When he returned, he stood still in the center of the room and lifted one arm to reveal the leather ties that anchored his breastplate. Selene grimaced, but stepped close. He didn’t smell too bad, she’d noticed that in the bedroom, but like any warrior, he’d sweated in his armor, and was in dire need of a bath.

By the time she’d gotten him disarmed, she was nearly faint from hunger. She’d poured a good bit of her personal power into the young man to ensure his recovery, which always left her weakened for a while. And there was something else, a sharp, tingling sensation she’d never felt the like of before. It was much like standing amid a lightning storm, with her skin taut and her senses awhirl. What was happening to her? Hastily, she moved away from him to serve the soup and a loaf of fresh-baked bread.

“Where are you bound, my lord? I can send word when your friend is ready to be moved.”

She sipped the soup, understanding now why it had resisted spicing. In the back of her mind, she must have sensed an impending patient.

“Home to Wales.” He didn’t even pause between mouthfuls to answer. “But you won’t need to send for me. I’m staying.”

Staying? That was never going to work!

“But my lord, there is only the one bed.” True there was also the loft, where her father stayed on his visits, but Selene had planned on sleeping there herself.

He cocked one golden-brown eyebrow and tilted his head toward the ladder to the loft. So he’d seen it. Fie! Then he swallowed and nodded.

“I’ll pitch my campaign tent in the field beyond the cottage. I’ve spent more nights in that than in a bed these last many years.”

Oh. How utterly reasonable. Selene sagged into her chair and nodded.

“That will be fine, my lord.” She studied her soup, unwilling to gaze on him openly.

“Rhodri.” His voice was gruff, but gentle, and so soft she could not make out his words.

“Beg pardon, my lord?”

He cleared his throat then spoke again, marginally louder this time.

“Since I’ll be your guest, you may as well use my name. It’s Rhodri. Rhodri ap Madoc, Earl of Llyan.” There was but a trace of a Welsh lilt to his English, just enough to lend a musical softness to his rough tone.

An earl? Oh my! She struggled not to let her discomfort show. Here and now, he was only a man, like any other, she reminded herself.
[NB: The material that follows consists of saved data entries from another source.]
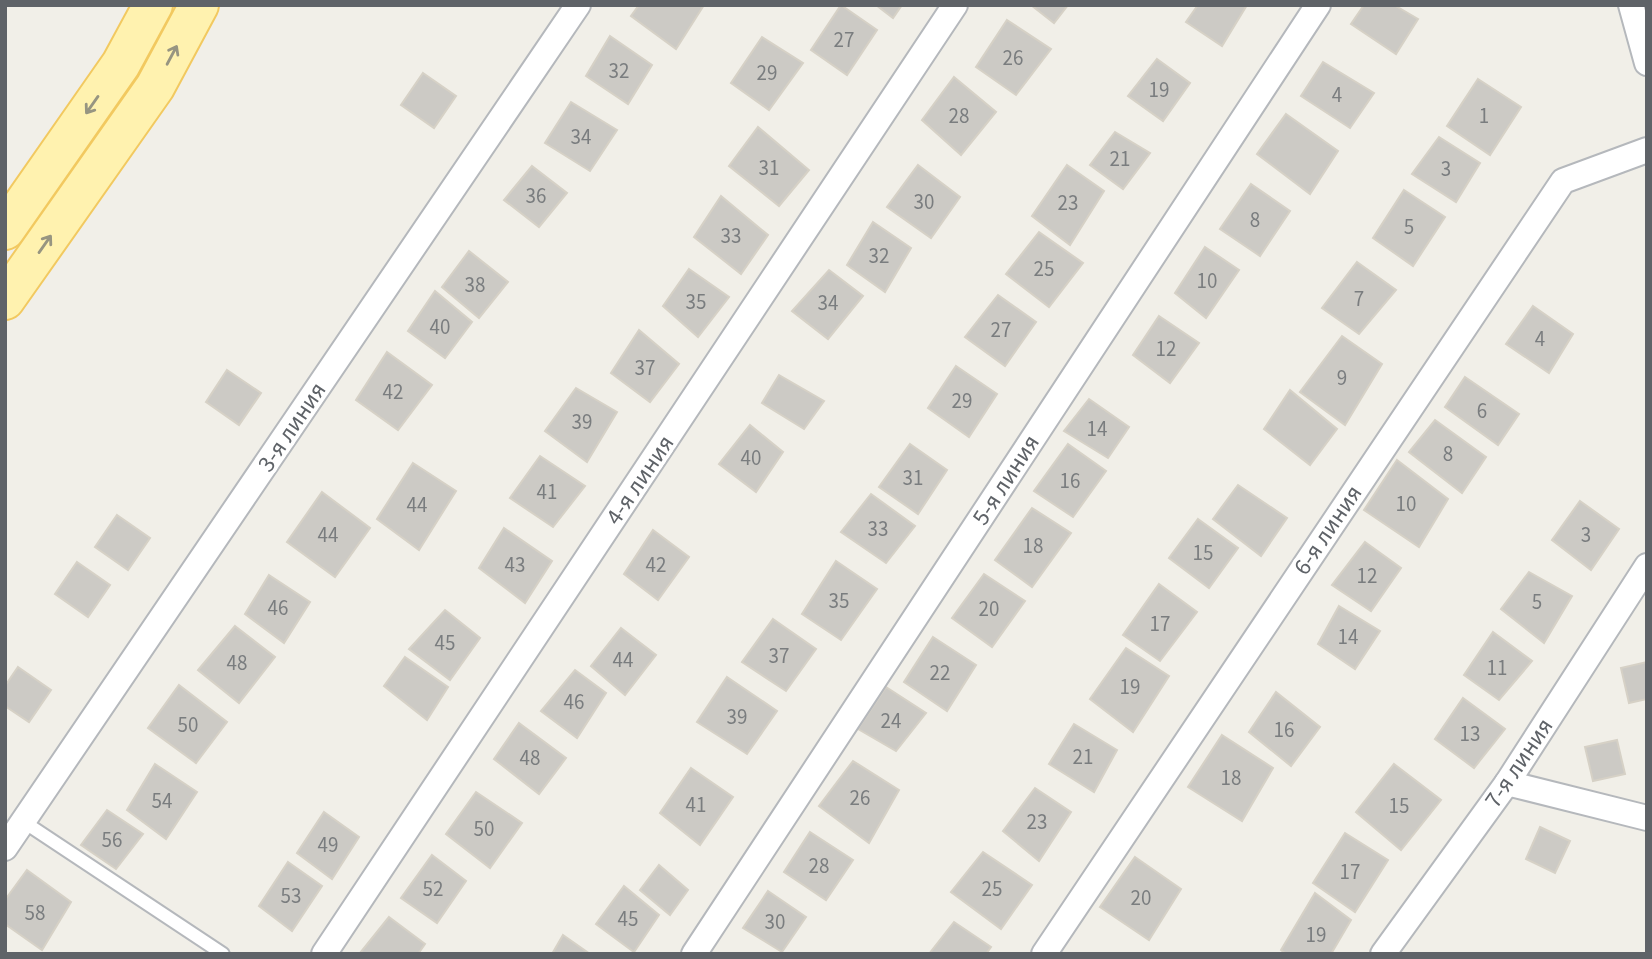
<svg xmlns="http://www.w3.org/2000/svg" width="1652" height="959" viewBox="0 0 1652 959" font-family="'Source Sans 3',sans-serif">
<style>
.building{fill:#cccac5;stroke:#d6d1c6;stroke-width:2}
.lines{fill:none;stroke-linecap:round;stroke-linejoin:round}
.lane-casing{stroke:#b5b8bc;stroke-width:16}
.street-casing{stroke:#b5b8bc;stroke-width:28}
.primary-casing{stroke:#f2c960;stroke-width:42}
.lane{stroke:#fff;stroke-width:12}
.street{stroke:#fff;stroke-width:24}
.primary{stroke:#fff2af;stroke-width:38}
.oneway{stroke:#979581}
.labels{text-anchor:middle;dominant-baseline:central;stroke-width:7;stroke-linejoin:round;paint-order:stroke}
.number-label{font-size:21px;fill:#7a7d7f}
.street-label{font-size:24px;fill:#5f6368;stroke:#fff}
</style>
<rect width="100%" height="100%" fill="#f1efe8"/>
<g class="building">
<polygon points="639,5 704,5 676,49 631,16"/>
<polygon points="841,5 877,30 847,75 811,50"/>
<polygon points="876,5 902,5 893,18"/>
<polygon points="1031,5 1068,5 1054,23"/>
<polygon points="1198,5 1247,5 1222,46 1186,22"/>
<polygon points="1364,5 1394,5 1418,19 1396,54 1351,24"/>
<polygon points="1007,20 1051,49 1016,95 976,67"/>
<polygon points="610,36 652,65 628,104 586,76"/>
<polygon points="762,37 803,63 769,110 731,83"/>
<polygon points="1157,59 1190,83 1163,121 1128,96"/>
<polygon points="1323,62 1374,93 1350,128 1301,96"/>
<polygon points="423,73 456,96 434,128 401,105"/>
<polygon points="954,77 996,112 961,155 922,120"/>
<polygon points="1478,79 1521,107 1490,155 1447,126"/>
<polygon points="571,102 617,130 590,171 545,143"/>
<polygon points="1286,114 1338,151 1310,194 1257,154"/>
<polygon points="758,127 809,170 779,206 729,166"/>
<polygon points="1115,132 1150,153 1123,189 1090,165"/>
<polygon points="1439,137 1480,163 1456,202 1412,174"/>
<polygon points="918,165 960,197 931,238 887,207"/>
<polygon points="1067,165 1104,191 1070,245 1032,216"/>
<polygon points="532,166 567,193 539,227 504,200"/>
<polygon points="1251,184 1290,211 1260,256 1220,229"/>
<polygon points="1404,190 1445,217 1413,266 1373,238"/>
<polygon points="721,196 768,235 741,274 694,237"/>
<polygon points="873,222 911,248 885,292 847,265"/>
<polygon points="1039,232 1083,263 1049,307 1006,274"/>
<polygon points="1205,247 1239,270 1206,318 1175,293"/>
<polygon points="469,251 508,282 479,318 442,287"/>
<polygon points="1357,262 1396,290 1359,334 1322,308"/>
<polygon points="689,269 729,297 698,337 663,306"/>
<polygon points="829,270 863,296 828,339 792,311"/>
<polygon points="435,291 472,322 445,358 408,331"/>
<polygon points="998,295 1036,322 1005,366 965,337"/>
<polygon points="1533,306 1573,334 1549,373 1506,344"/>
<polygon points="1159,316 1199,343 1170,383 1133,355"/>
<polygon points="639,330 679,364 650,402 611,373"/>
<polygon points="1342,336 1382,364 1345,425 1300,392"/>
<polygon points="387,352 432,385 398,430 356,400"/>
<polygon points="956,366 997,394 969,437 928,408"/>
<polygon points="227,370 261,393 239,425 206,402"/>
<polygon points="779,375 824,401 804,429 762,403"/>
<polygon points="1465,377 1519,414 1498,445 1445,407"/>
<polygon points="576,388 617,412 587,462 545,431"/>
<polygon points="1290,390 1337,429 1310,465 1264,429"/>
<polygon points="1089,399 1129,427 1108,458 1064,431"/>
<polygon points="1435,420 1486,457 1462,493 1409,452"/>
<polygon points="750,425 783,452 756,492 719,464"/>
<polygon points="910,444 947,470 918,514 879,487"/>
<polygon points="1068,444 1106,471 1073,517 1034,491"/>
<polygon points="540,456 585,486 553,527 510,498"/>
<polygon points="1397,460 1448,499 1419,547 1364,510"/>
<polygon points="413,463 456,491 419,550 377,519"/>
<polygon points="1238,485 1287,518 1261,556 1213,519"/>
<polygon points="322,492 370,528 335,577 287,542"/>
<polygon points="871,494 915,526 886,563 841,532"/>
<polygon points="1580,501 1619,529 1591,570 1552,540"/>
<polygon points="1032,508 1071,533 1032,587 995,560"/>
<polygon points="117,515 150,538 128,570 95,547"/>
<polygon points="1198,519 1238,548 1209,588 1169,558"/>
<polygon points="504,528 552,561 525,603 479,568"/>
<polygon points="653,530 689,557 658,600 624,574"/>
<polygon points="1365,542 1401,568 1371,611 1332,585"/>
<polygon points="836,561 877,589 841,640 802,614"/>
<polygon points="77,562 110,585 88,617 55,594"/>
<polygon points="1529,572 1572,596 1544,643 1501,609"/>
<polygon points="984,574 1025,601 992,647 952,618"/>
<polygon points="269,575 310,602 284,643 245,614"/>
<polygon points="1159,584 1197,612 1160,661 1123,635"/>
<polygon points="1339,606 1380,631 1355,669 1318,644"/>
<polygon points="445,610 480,638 450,680 409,649"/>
<polygon points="773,619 816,649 786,691 742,662"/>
<polygon points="235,626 275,657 239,703 198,670"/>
<polygon points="621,628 656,655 625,695 591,666"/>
<polygon points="1493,632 1532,661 1499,700 1464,675"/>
<polygon points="933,637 976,665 947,711 904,682"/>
<polygon points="1126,648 1169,676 1133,732 1090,699"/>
<polygon points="405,657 448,687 427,720 384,686"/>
<polygon points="1647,662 1647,699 1629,703 1621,668"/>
<polygon points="18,667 51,690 29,722 5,706 5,686"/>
<polygon points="575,670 606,693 577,738 541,711"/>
<polygon points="727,677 777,711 747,754 697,722"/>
<polygon points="179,685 227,722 196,763 148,728"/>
<polygon points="886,687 926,713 896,751 858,729"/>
<polygon points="1276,692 1320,727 1291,766 1249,732"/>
<polygon points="1463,698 1505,729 1474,768 1435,739"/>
<polygon points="519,723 566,758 539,794 494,759"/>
<polygon points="1074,724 1117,750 1094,792 1049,764"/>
<polygon points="1222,735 1273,768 1242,821 1188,787"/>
<polygon points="1617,740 1625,774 1593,781 1585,747"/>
<polygon points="853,761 899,790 869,843 819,806"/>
<polygon points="155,764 197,792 166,839 127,810"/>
<polygon points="1394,764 1441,800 1401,850 1356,812"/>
<polygon points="691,768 733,797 700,845 660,813"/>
<polygon points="1035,788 1071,812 1039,861 1003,831"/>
<polygon points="476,792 522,823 490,868 446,834"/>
<polygon points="107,810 143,834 116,869 81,845"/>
<polygon points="324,812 359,837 332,879 297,853"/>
<polygon points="1540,827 1570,841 1555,873 1526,859"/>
<polygon points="810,832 853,860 826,900 784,872"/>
<polygon points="1345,833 1388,860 1355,912 1313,883"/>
<polygon points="983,852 1032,885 1001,929 951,892"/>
<polygon points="432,855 466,881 437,923 401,898"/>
<polygon points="1135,857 1181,889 1149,940 1100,907"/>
<polygon points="288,862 322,886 292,931 259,906"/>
<polygon points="659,865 688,890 670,915 640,890"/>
<polygon points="27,870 71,902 42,950 5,924 5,900"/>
<polygon points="624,886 659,915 634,952 596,924"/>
<polygon points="768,891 806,917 782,952 743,928"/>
<polygon points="1315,893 1351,920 1331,954 1286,954 1281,950"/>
<polygon points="389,917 425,944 418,954 360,953"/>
<polygon points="954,922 991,947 986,954 929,954"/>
<polygon points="563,935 590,954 552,954"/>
</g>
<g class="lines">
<defs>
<polyline id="lane" points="24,822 223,954"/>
<g id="street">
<polyline points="1631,5 1647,63"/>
<polyline points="1507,783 1647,818"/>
<polyline points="5,848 578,5"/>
<polyline points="324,954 955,5"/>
<polyline points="694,954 1318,5"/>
<polyline points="1044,954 1563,181 1647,150"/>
<polyline points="1383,954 1507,783 1647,566"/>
</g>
<g id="primary">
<polyline points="5,230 121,64 153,5"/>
<polyline points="5,300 155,87 199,5"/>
</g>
</defs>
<use href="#lane" class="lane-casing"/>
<use href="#street" class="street-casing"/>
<use href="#primary" class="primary-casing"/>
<use href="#lane" class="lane"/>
<use href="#street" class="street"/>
<use href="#primary" class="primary"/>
</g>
<defs><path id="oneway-shaft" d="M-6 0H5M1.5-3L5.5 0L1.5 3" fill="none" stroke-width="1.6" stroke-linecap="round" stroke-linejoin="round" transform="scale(1.75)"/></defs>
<g class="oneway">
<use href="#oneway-shaft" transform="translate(172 55) rotate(-62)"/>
<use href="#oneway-shaft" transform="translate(92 105) rotate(125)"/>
<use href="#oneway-shaft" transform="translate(45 244) rotate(-55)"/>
</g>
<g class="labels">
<g class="number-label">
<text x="844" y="40">27</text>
<text x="1013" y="58">26</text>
<text x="619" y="71">32</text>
<text x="767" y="73">29</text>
<text x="1159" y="90">19</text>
<text x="1337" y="95">4</text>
<text x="959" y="116">28</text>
<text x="1484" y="116">1</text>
<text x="581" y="137">34</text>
<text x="1120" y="159">21</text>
<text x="769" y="168">31</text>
<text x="1446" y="169">3</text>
<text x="536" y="196">36</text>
<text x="924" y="202">30</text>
<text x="1068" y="203">23</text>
<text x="1255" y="220">8</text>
<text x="1409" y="227">5</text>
<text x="731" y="236">33</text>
<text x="879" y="256">32</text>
<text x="1044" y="269">25</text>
<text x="1207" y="281">10</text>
<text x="475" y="285">38</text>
<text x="1359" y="299">7</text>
<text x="696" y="302">35</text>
<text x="828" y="303">34</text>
<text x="440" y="327">40</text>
<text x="1001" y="330">27</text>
<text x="1540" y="339">4</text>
<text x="1166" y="349">12</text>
<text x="645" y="368">37</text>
<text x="1342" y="378">9</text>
<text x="393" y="392">42</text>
<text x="962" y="401">29</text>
<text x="1482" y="411">6</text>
<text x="582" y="422">39</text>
<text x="1097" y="429">14</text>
<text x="1448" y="454">8</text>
<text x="751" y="458">40</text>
<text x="913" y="478">31</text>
<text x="1070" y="481">16</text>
<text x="547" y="492">41</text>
<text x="1406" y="504">10</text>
<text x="417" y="505">44</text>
<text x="878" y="529">33</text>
<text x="328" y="535">44</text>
<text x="1586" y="535">3</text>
<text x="1033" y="546">18</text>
<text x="1203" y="553">15</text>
<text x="515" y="565">43</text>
<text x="656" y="565">42</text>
<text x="1367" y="576">12</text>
<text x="839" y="601">35</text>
<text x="1537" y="602">5</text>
<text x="278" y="608">46</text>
<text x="989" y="609">20</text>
<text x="1160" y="624">17</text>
<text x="1348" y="637">14</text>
<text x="445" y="643">45</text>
<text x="779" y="656">37</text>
<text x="623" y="660">44</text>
<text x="237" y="663">48</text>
<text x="1497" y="668">11</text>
<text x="940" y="673">22</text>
<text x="1130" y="687">19</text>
<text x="574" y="702">46</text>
<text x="737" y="717">39</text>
<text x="891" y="721">24</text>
<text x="188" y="725">50</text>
<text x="1284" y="730">16</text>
<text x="1470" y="734">13</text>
<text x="1083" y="757">21</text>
<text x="530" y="758">48</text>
<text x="1231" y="778">18</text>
<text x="860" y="798">26</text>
<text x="162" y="801">54</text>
<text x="696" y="805">41</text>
<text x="1399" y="806">15</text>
<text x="1037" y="822">23</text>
<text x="484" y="829">50</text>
<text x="112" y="840">56</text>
<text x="328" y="845">49</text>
<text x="819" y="866">28</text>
<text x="1350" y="872">17</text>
<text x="433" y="889">52</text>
<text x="992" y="889">25</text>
<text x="291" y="896">53</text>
<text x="1141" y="898">20</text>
<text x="35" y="913">58</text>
<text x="628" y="919">45</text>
<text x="775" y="922">30</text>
<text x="1316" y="935">19</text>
</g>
<g class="street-label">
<text transform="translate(292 427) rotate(-56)">3-я линия</text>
<text transform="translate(640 480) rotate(-56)">4-я линия</text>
<text transform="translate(1006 480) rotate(-57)">5-я линия</text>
<text transform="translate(1328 530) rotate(-56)">6-я линия</text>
<text transform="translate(1519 763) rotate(-56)">7-я линия</text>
</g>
</g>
<rect width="1652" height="959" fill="none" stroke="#5f6368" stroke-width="14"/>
</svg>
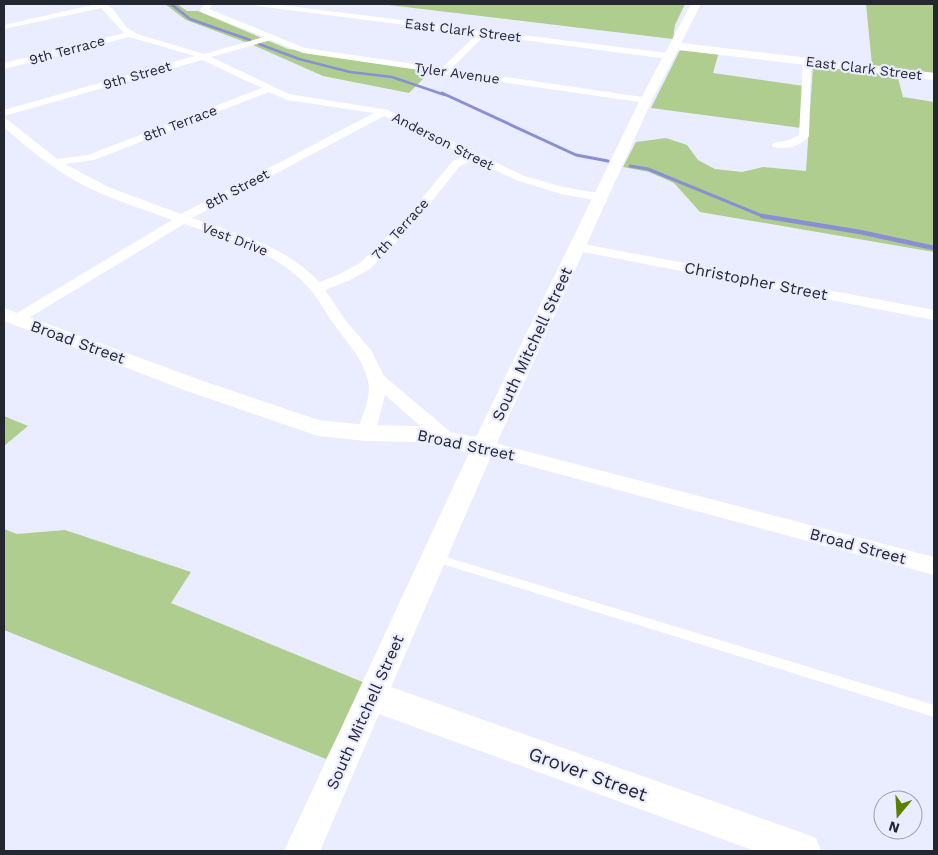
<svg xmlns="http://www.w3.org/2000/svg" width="938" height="855" viewBox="0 0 938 855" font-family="'Work Sans',sans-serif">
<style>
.green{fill:#b0cd90}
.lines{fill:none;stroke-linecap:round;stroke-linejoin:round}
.stream-far2{stroke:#8a8fd3;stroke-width:2.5}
.stream-far1{stroke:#8a8fd3;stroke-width:3}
.stream{stroke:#8a8fd3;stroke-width:4.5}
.service{fill:#fff;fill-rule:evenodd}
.minor{fill:#fff;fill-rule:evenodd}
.tertiary{fill:#fff;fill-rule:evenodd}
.labels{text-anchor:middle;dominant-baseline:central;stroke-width:4.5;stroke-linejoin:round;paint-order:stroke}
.far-street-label{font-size:14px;fill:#242630;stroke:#eaedff}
.street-label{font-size:16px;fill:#242630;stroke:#eaedff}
.near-street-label{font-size:19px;fill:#242630;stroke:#eaedff}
</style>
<rect width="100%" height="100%" fill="#eaedff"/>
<path class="green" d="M165,4H177L187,11H198L288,49L431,71L409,93L323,76L253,45L186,20Z
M380,4H685L675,25L673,39Z
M866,4H934V73L872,65Z
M680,50L719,52L713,73L804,86L801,128L651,108Z
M813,66L897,74L903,97L934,102V252L700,212L674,183L649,172L623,167L636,142L666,138L687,145L698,160L715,169L742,172L763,167L806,171Z
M4,416L28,426L4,446Z
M4,529L17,534L65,530L191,572L171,603L365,683L326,759L4,630Z"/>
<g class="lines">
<path class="stream-far2" d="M171,4L190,19L250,40
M259,44L299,59L350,72L392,77L445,95"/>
<path class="stream-far1" d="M442,93L576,155L608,161
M630,166L648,169L765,217"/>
<path class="stream" d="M762,216L860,232L934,248"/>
<path class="service" d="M436,554L934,705V717L436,562L432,561L431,558L432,555Z"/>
<path class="minor" d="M97,4H106L113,9L127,28L137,34L204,54L264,37L201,12L200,10L205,4H213L209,9L305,48L442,68L477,34L257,6L253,4H273L668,53L672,56L668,59L485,35L451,69L649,98L651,100L646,103L303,53L271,40L211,57L289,94L388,110L524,176L563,187L604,194L606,197L600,201L561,194L516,180L474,160L460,166L411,227L370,269L348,281L325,290L346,321L371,350L384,376L453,434L456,439L453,444L447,446L441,444L385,395L375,433L372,438L366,439L360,438L357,433C361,417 372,398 368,381C363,359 349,345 336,327C326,314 319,299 308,287C276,251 226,238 184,224L22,322H12L10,319L12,316L172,220C143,209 113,200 85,186C55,171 29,149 4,127V119L8,120L57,159L88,155L262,88L202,60L4,116V110L195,56L129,37L4,69V63L124,33L101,8L4,29V25ZM269,92L287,100L374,113L181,214L108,187L65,164L94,160ZM384,116L466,155L452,162L403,221L360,263L338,275L319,282C286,246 236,233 192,218Z
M807,58L811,61L809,136C801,146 786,150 773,147L772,145L773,143L789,140L799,135L803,61Z
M578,243L934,310V320L573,250L571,247L573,244Z
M483,440L934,557V575L477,452L474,447L477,442Z"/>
<path class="tertiary" d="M691,4H701L681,43L934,73V80L678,50L652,100L495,447L391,687L803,833L816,838L821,851H755L379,714L320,851H284L469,453L416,442L366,441L318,436L187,391L4,321V308L203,381L319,420L366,425L416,426L476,437L640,100Z"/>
</g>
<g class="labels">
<g class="far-street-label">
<text transform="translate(463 30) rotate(7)">East Clark Street</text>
<text transform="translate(67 50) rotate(-15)">9th Terrace</text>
<text transform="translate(864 68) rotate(7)">East Clark Street</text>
<text transform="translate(457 73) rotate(8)">Tyler Avenue</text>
<text transform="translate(137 75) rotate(-16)">9th Street</text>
<text transform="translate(180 123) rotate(-21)">8th Terrace</text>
<text transform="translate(443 141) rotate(27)">Anderson Street</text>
<text transform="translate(237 189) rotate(-28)">8th Street</text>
<text transform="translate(400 229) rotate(-48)">7th Terrace</text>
<text transform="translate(235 239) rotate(21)">Vest Drive</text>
</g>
<g class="street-label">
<text transform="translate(756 281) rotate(11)">Christopher Street</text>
<text transform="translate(78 342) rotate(20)">Broad Street</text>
<text transform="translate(532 344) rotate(-65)">South Mitchell Street</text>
<text transform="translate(466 445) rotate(12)">Broad Street</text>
<text transform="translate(858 546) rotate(15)">Broad Street</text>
<text transform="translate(365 712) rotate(-66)">South Mitchell Street</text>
</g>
<g class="near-street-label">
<text transform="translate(588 774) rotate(20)">Grover Street</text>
</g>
</g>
<rect width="938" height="855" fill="none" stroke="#242630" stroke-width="10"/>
<g transform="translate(898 815) rotate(198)"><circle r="24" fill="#eaedff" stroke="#9b9dac"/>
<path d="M0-4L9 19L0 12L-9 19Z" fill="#588002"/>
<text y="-8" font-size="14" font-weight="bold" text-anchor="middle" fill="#242630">N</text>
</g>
</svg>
“Well that explains the lion on your shield, I suppose.” She sent him a smile. “I am called Selene. Welcome, Rhodri.”

He tipped his head in a bow.

“Well met, Mistress Selene. I am eternally in your debt. What boon can I offer in return for you care of my young charge? Name it and it is yours.”

“Let us wait until he recovers to talk of payment, my lord.”

He gave her an unexpectedly engaging grin and tsked.

“I mean Rhodri. But you could begin by explaining to me how it is that there are gashes and blood on your clothing, yet none on your skin.”